La confusione esasperata tra i vari piani e i vari livelli e la produzione di fantasmi privi di ogni fondamento è proprio la caratteristica peculiare della guerra globale oggi. Diventa sempre più difficile distinguere tra nemico e criminale, tra civile e militare, tra interno ed esterno, e la guerra può essere concretamente ovunque. La guerra in Iraq, sostiene il relatore, non è altro che un tentativo patetico di ri-territorializzare la guerra globale; gli Stati Uniti, guidati da un pugno di persone che hanno letto male i libri classici della Storia del Pensiero politico occidentale, si sono illusi che sia sempre valido il principio secondo cui per ottenere un po’ di ordine al mondo è necessario operare sul territorio, spazializzare il conflitto. Ma tentare di sconfiggere la guerra globale costruendo delle muraglie o aprendo sempre nuovi fronti è esattamente come svuotare l’oceano con il cucchiaino, secondo la celebre immagine di Sant’Agostino.

Oggi occorre invece cercare di comprendere anzitutto le nuove dinamiche politiche, e fare poi un ulteriore sforzo elaborativo che consenta finalmente di affrancarsi dall’uso di vecchie categorie inadatte a descrivere un mondo tragicamente cambiato. Il problema non è più quello di costruire nuovi ordini; è necessario invece ridare nuovo spazio alla relazione e al dialogo, e soprattutto porre al centro dell’attenzione il valore della libertà. La vera questione è quella di trovare il modo grazie al quale la nostra innegabile, e probabilmente immortale, capacità di avere qualcosa da dire non venga oscenamente mutilata dai cascami del vecchio mondo che ancora ci circonda.
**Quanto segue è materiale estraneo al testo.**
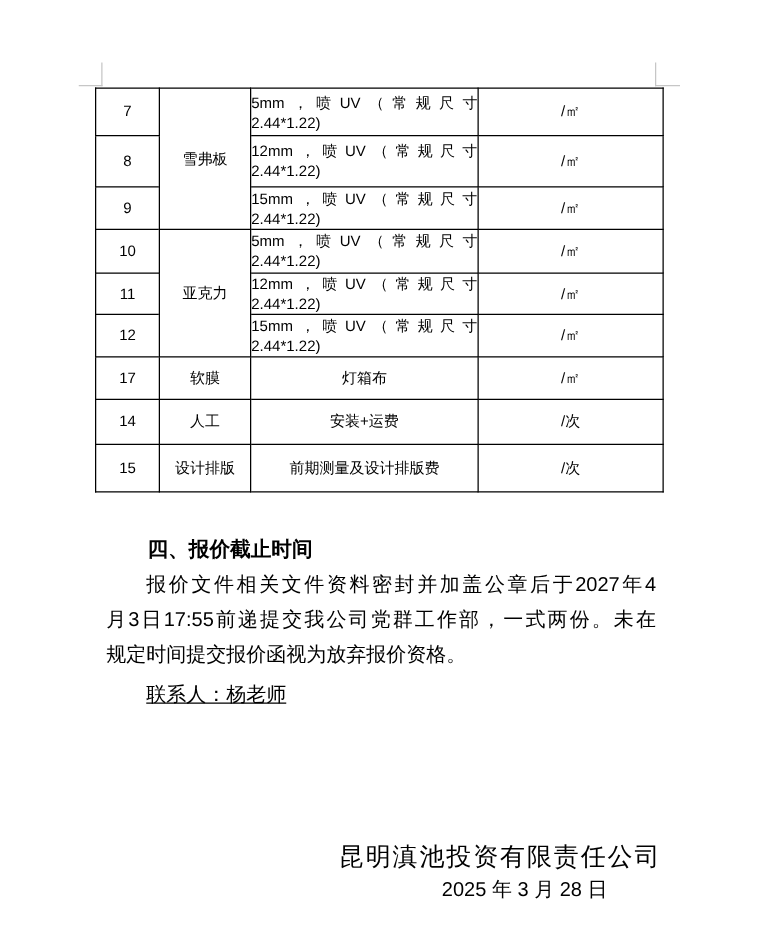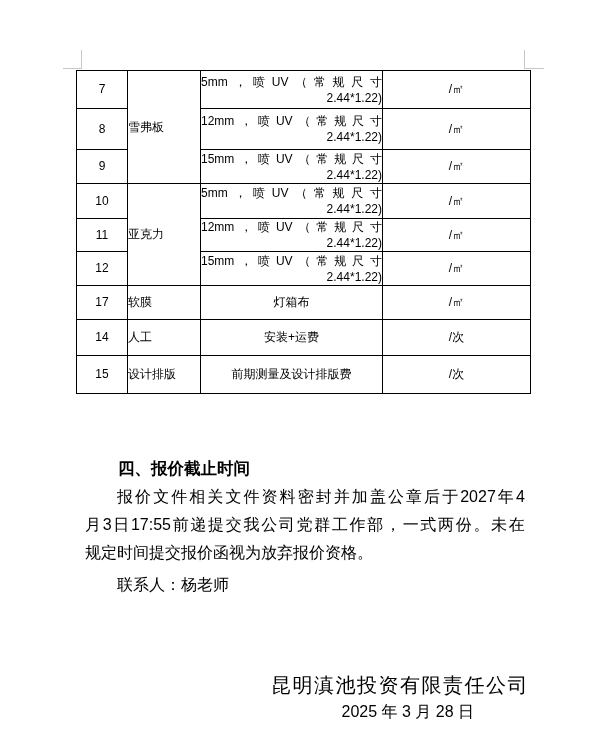--- a/index.html
+++ b/index.html
@@ -24,54 +24,53 @@
     border-collapse:collapse;table-layout:fixed;
   }
   table.quote td{
     border:1px solid #000;
     padding:0;
     vertical-align:middle;
     font-size:12px;
     line-height:15px;
   }
   td.c-no{text-align:center;}
-  td.c-group{text-align:left;font-size:13px;}
+  td.c-group{text-align:center;font-size:13px;}
   td.c-desc{padding:2px 6px;}
   td.c-desc .dline1{display:flex;justify-content:space-between;line-height:16px;}
-  td.c-desc .dline2{line-height:16px;text-align:right;}
+  td.c-desc .dline2{line-height:16px;text-align:left;}
   td.c-desc-center{text-align:center;font-size:13px;}
   td.c-unit{text-align:center;font-size:12px;}
 
   
   .sections{
     position:absolute;left:85px;top:429px;width:440px;
     font-size:16px;
-    margin-top:28px;
   }
   .sec-title{
     font-weight:bold;
     font-size:16.5px;
     line-height:22px;
     padding-left:33px;
   }
   #s4-body{margin-top:4px;}
   #s4-body .pline{height:28px;line-height:28px;}
   #s4-body .pline.justify{display:flex;justify-content:space-between;}
   #s4-body .pline.indent{padding-left:32px;}
   #s5-title{margin-top:2px;}
-  .contact{height:27px;line-height:27px;padding-left:32px;}
+  .contact{height:27px;line-height:27px;padding-left:32px;text-decoration:underline;}
   #contact-name{margin-top:4px;}
 
   
   .footer-company{
     position:absolute;top:672px;right:81px;
     font-size:20px;letter-spacing:1.5px;white-space:nowrap;
   }
   .footer-date{
-    position:absolute;top:702px;right:136px;
+    position:absolute;top:702px;right:124px;
     font-size:16px;white-space:nowrap;
   }
 </style>
 </head>
 <body>
 
 <div class="page">
 
   <div class="crop lv"></div>
   <div class="crop lh"></div>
La ?pianta? uomo non è morta, è semplicemente molto mal coltivata. Occorre pertanto pensare concretamente ad una svolta radicale, che riconosca la centralità della Giustizia e che preveda finalmente la repulsione della violenza nelle sue varie forme. Basterebbe per un attimo trovare la lucidità necessaria a dire che morte, fame, angoscia, miseria, disperazione, noncuranza, sfruttamento, bestialità sono assolutamente intollerabili, da chiunque siano subiti. L’infelicità di ciascuno vale la nostra. L’assunto fondamentale da cui partire per pensare ad un nuovo mondo possibile è l’assenza di dominio: “Non voglio né dominare, né essere dominato”. Questo dovrebbe essere l’emblema di ogni uomo libero e di ogni donna libera. In tal senso, si può sostenere che il bieco realismo è solo paranoia cimiteriale. Se quella attuale fosse la modalità normale di vita, allora tutto sarebbe soltanto una farsa; al contrario, si deve continuare a credere che un altro modo di vita sia effettivamente possibile, ed avere sempre dentro di sé l’energia per immaginarsi liberi, senza trascurare l’importanza decisiva di trovare insieme sistemi di regole condivise, magari dentro lo spazio europeo, che sappiano rispettare e valorizzare l’umanità, senza condizioni e senza eccezione.